→ HOW TO COMPLETE THIS TASK
Rewrite the lines from the line with "জনপ্রিয় লেখক" to the line with "হুজ্জাতুল ইসলাম ইমাম গাযযালী রহ.", replacing "লেখক" with "গ্রন্থকার" and leaving everything else the same.
***
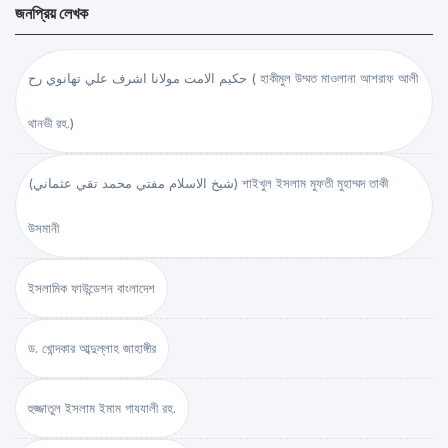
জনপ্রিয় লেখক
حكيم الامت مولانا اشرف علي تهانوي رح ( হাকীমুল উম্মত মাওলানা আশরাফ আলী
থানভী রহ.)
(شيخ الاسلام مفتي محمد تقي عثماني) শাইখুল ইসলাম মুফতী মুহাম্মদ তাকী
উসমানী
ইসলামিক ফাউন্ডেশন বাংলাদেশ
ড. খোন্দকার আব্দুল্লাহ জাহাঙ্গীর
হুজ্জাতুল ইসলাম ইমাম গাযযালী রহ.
***
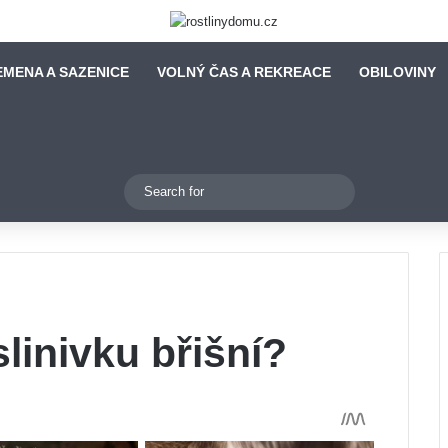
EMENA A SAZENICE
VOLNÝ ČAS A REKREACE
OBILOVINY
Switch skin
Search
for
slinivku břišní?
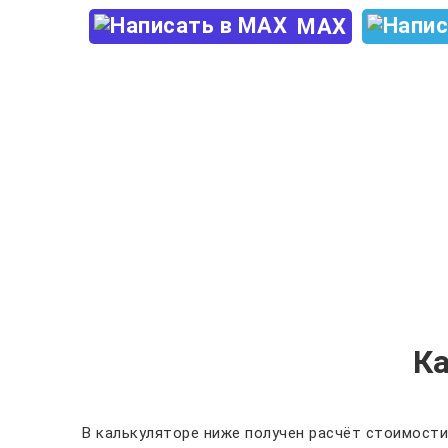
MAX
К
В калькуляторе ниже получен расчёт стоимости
***
→ RESULT FOR THIS EXERCISE
জনপ্রিয় গ্রন্থকার
حكيم الامت مولانا اشرف علي تهانوي رح ( হাকীমুল উম্মত মাওলানা আশরাফ আলী
থানভী রহ.)
(شيخ الاسلام مفتي محمد تقي عثماني) শাইখুল ইসলাম মুফতী মুহাম্মদ তাকী
উসমানী
ইসলামিক ফাউন্ডেশন বাংলাদেশ
ড. খোন্দকার আব্দুল্লাহ জাহাঙ্গীর
হুজ্জাতুল ইসলাম ইমাম গাযযালী রহ.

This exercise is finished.